SoftBank’s Nvidia exit coincides with a growing debate about whether spending by big tech firms like Meta Platforms Inc. and Alphabet Inc. — expected to surpass $1 trillion in coming years — will produce commensurate returns. Investors have begun to question the amount of capital pouring into a technology with uncertain returns, and outsized gains in most of the companies considered frontrunners in that race to build and develop AI. Nvidia’s shares slid as much as 3.9% in US trading, after climbing 48% this year through Monday’s close.
SoftBank founder Masayoshi Son has been unwinding positions to pay for a plethora of AI projects, including Stargate data centers with OpenAI and Oracle Corp.
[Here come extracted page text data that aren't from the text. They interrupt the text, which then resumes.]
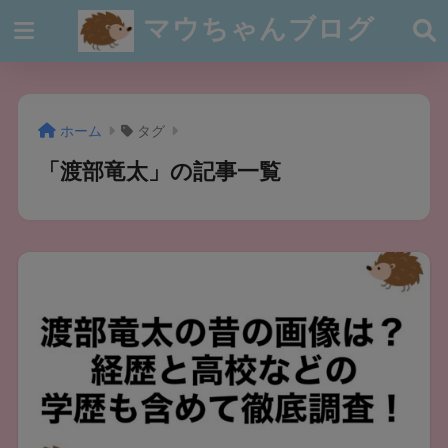
マウちゃんブログ
ホーム
タグ
「渡部竜太」の記事一覧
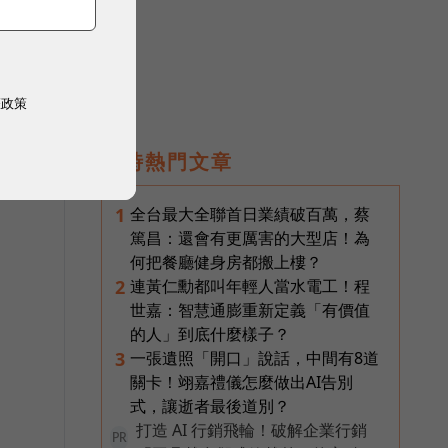
權政策
即時熱門文章
全台最大全聯首日業績破百萬，蔡
1
篤昌：還會有更厲害的大型店！為
何把餐廳健身房都搬上樓？
連黃仁勳都叫年輕人當水電工！程
2
世嘉：智慧通膨重新定義「有價值
的人」到底什麼樣子？
一張遺照「開口」說話，中間有8道
3
關卡！翊嘉禮儀怎麼做出AI告別
式，讓逝者最後道別？
打造 AI 行銷飛輪！破解企業行銷
PR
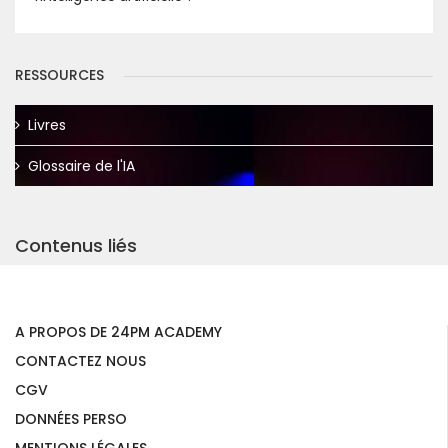
RESSOURCES
Livres
Glossaire de l'IA
Contenus liés
A PROPOS DE 24PM ACADEMY
CONTACTEZ NOUS
CGV
DONNÉES PERSO
MENTIONS LÉGALES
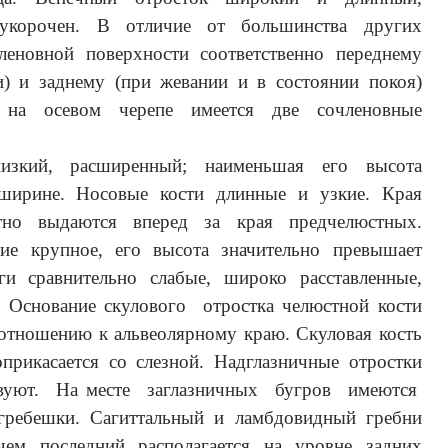
укорочен. В отличие от большинства других
леновной поверхности соответственно переднему
и) и заднему (при жевании и в состоянии покоя)
 на осевом черепе имеется две сочленовные
изкий, расширенный; наименьшая его высота
 ширине. Носовые кости длинные и узкие. Края
тно выдаются вперед за края предчелюстных.
тие крупное, его высота значительно превышает
и сравнительно слабые, широко расставленные,
. Основание скулового отростка челюстной кости
отношению к альвеолярному краю. Скуловая кость
оприкасается со слезной. Надглазничные отростки
ствуют. На месте заглазничных бугров имеются
гребешки. Сагиттальный и ламбдовидный гребни
чем последний располагается на уровне задних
“The value of the company fluctuates on the market’s assessment of the value of its investments, so we think the shares are likely to prove to be highly volatile up ahead,” Citigroup analyst Keiichi Yoneshima wrote in a note. “But with NAV on an expansionary trajectory, we think investors will warm to the shares.”
His company is keen to become a leading player in that growing ecosystem, with plans to leverage stakes in sector linchpins from OpenAI to US chip designer Ampere Computing LLC. On Tuesday, SoftBank executives sidestepped questions about whether the industry is fomenting an AI investment bubble, and said the sale had nothing to do with Nvidia itself but was a necessary financing measure.
“I can’t say if we’re in an AI bubble or not,” Chief Financial Officer Yoshimitsu Goto said during an earnings conference. SoftBank sold Nvidia “so that the capital can be utilized for our financing,” he added, without elaborating.
SoftBank has sold out of Nvidia once before, in 2019. The company resumed buying small stakes in Nvidia in 2020 — two years before the advent of ChatGPT ignited a historic rally. It disclosed that it increased its stake in the US chipmaker to around $3 billion at the end of March. It’s done well just on that measure: Nvidia has gained more than $2 trillion of market value since.
That rally, along with its investment in OpenAI, helped prop up SoftBank’s bottom line. The Japanese company reported a surprise net income of ¥2.5 trillion ($16.2 billion) in its fiscal second quarter, far outrunning the average of analyst estimates of ¥418.2 billion. OpenAI’s value has risen $14.6 billion since SoftBank invested, Goto said.